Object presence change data
*** Begin section ***

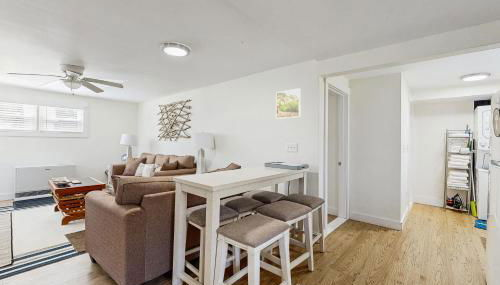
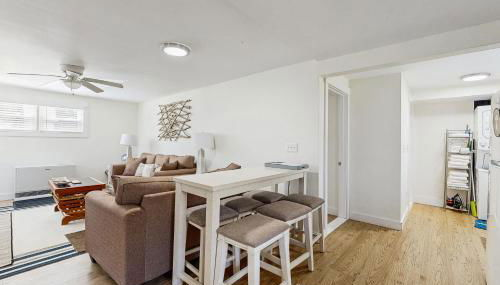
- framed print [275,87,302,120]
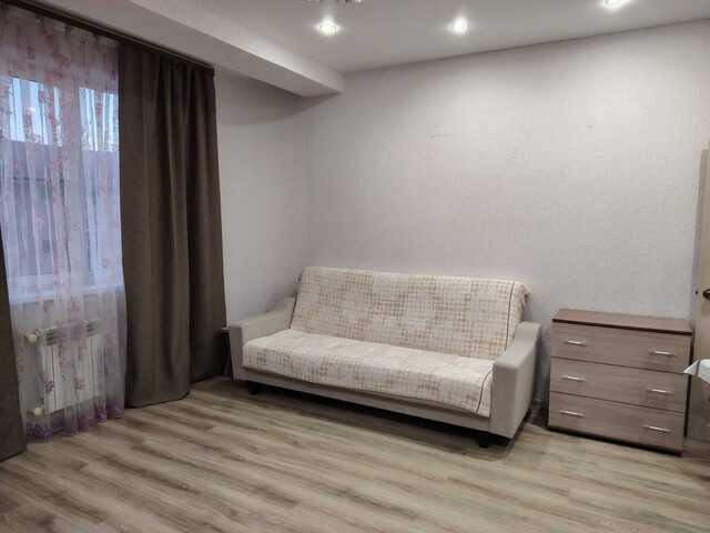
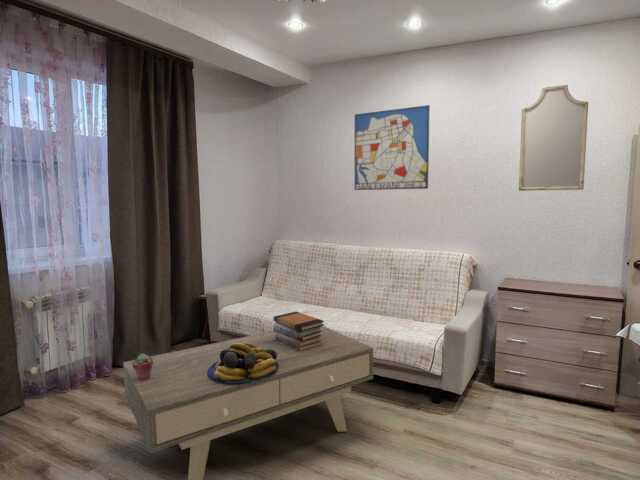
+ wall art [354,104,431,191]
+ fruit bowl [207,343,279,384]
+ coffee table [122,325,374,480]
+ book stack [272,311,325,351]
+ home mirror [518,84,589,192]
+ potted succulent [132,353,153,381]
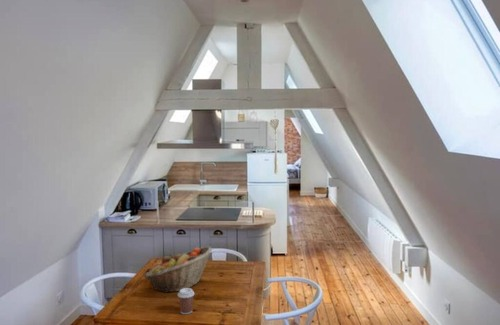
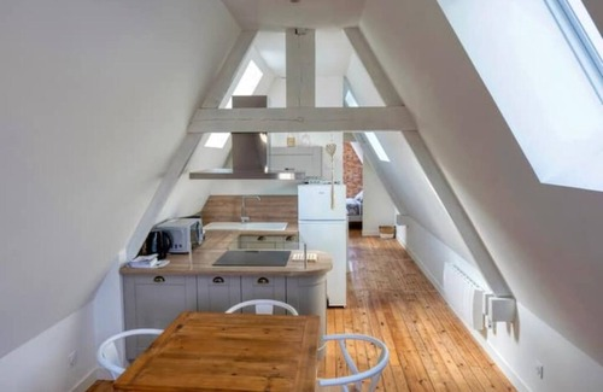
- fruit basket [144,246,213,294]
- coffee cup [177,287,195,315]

*** End section ***

## WHAT NEEDS TO BE DONE
The required output is the lines from the one holding "- fruit basket [144,246,213,294]" through the last line of the entries above, copied exactly.

## RESPONSE TO THE EXERCISE
- fruit basket [144,246,213,294]
- coffee cup [177,287,195,315]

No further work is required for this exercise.